** Begin Data rows **
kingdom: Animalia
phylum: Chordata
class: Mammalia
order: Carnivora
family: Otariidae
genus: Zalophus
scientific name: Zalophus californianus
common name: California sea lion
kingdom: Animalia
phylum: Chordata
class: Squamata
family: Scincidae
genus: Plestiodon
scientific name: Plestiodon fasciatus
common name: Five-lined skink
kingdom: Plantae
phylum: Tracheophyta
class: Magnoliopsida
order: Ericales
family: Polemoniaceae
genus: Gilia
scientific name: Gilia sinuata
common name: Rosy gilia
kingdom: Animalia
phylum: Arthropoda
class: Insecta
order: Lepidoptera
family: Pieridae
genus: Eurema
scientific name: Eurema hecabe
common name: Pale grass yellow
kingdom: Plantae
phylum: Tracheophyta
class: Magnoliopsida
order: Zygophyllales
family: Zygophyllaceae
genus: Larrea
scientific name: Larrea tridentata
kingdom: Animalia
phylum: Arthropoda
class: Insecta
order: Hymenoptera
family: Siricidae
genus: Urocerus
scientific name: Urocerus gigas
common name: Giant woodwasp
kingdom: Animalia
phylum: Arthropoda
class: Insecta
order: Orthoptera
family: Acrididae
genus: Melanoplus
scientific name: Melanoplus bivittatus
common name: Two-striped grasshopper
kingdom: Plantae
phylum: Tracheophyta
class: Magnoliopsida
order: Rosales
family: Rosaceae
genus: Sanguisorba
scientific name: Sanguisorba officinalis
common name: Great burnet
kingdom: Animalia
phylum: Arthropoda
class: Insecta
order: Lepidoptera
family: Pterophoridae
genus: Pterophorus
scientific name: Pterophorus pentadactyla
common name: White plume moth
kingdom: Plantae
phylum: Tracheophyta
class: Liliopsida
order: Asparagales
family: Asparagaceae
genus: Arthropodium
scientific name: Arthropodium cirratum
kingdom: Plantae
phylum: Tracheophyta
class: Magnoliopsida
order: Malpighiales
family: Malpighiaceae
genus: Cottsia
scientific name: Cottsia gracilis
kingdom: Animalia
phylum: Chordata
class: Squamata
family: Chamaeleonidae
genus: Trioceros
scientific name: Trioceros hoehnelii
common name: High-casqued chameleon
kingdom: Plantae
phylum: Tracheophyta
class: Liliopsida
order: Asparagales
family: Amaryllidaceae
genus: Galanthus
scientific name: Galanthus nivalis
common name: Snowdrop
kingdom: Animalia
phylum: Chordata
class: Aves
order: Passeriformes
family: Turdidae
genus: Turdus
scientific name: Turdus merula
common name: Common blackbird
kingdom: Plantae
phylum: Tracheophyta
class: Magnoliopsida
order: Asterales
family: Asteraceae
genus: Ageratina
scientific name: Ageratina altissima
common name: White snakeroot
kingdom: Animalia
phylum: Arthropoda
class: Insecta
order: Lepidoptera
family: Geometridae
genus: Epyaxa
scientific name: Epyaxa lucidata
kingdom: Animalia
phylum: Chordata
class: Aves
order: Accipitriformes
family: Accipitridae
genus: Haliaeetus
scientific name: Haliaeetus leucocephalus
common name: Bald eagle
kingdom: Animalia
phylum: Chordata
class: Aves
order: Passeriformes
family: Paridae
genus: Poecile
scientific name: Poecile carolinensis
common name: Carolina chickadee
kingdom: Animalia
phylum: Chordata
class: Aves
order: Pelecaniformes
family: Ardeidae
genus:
** End Data rows **
◆ **Stated exercise**
Please reproduce every line of the records above word for word.

◆ **Task solution**
kingdom: Animalia
phylum: Chordata
class: Mammalia
order: Carnivora
family: Otariidae
genus: Zalophus
scientific name: Zalophus californianus
common name: California sea lion
kingdom: Animalia
phylum: Chordata
class: Squamata
family: Scincidae
genus: Plestiodon
scientific name: Plestiodon fasciatus
common name: Five-lined skink
kingdom: Plantae
phylum: Tracheophyta
class: Magnoliopsida
order: Ericales
family: Polemoniaceae
genus: Gilia
scientific name: Gilia sinuata
common name: Rosy gilia
kingdom: Animalia
phylum: Arthropoda
class: Insecta
order: Lepidoptera
family: Pieridae
genus: Eurema
scientific name: Eurema hecabe
common name: Pale grass yellow
kingdom: Plantae
phylum: Tracheophyta
class: Magnoliopsida
order: Zygophyllales
family: Zygophyllaceae
genus: Larrea
scientific name: Larrea tridentata
kingdom: Animalia
phylum: Arthropoda
class: Insecta
order: Hymenoptera
family: Siricidae
genus: Urocerus
scientific name: Urocerus gigas
common name: Giant woodwasp
kingdom: Animalia
phylum: Arthropoda
class: Insecta
order: Orthoptera
family: Acrididae
genus: Melanoplus
scientific name: Melanoplus bivittatus
common name: Two-striped grasshopper
kingdom: Plantae
phylum: Tracheophyta
class: Magnoliopsida
order: Rosales
family: Rosaceae
genus: Sanguisorba
scientific name: Sanguisorba officinalis
common name: Great burnet
kingdom: Animalia
phylum: Arthropoda
class: Insecta
order: Lepidoptera
family: Pterophoridae
genus: Pterophorus
scientific name: Pterophorus pentadactyla
common name: White plume moth
kingdom: Plantae
phylum: Tracheophyta
class: Liliopsida
order: Asparagales
family: Asparagaceae
genus: Arthropodium
scientific name: Arthropodium cirratum
kingdom: Plantae
phylum: Tracheophyta
class: Magnoliopsida
order: Malpighiales
family: Malpighiaceae
genus: Cottsia
scientific name: Cottsia gracilis
kingdom: Animalia
phylum: Chordata
class: Squamata
family: Chamaeleonidae
genus: Trioceros
scientific name: Trioceros hoehnelii
common name: High-casqued chameleon
kingdom: Plantae
phylum: Tracheophyta
class: Liliopsida
order: Asparagales
family: Amaryllidaceae
genus: Galanthus
scientific name: Galanthus nivalis
common name: Snowdrop
kingdom: Animalia
phylum: Chordata
class: Aves
order: Passeriformes
family: Turdidae
genus: Turdus
scientific name: Turdus merula
common name: Common blackbird
kingdom: Plantae
phylum: Tracheophyta
class: Magnoliopsida
order: Asterales
family: Asteraceae
genus: Ageratina
scientific name: Ageratina altissima
common name: White snakeroot
kingdom: Animalia
phylum: Arthropoda
class: Insecta
order: Lepidoptera
family: Geometridae
genus: Epyaxa
scientific name: Epyaxa lucidata
kingdom: Animalia
phylum: Chordata
class: Aves
order: Accipitriformes
family: Accipitridae
genus: Haliaeetus
scientific name: Haliaeetus leucocephalus
common name: Bald eagle
kingdom: Animalia
phylum: Chordata
class: Aves
order: Passeriformes
family: Paridae
genus: Poecile
scientific name: Poecile carolinensis
common name: Carolina chickadee
kingdom: Animalia
phylum: Chordata
class: Aves
order: Pelecaniformes
family: Ardeidae
genus:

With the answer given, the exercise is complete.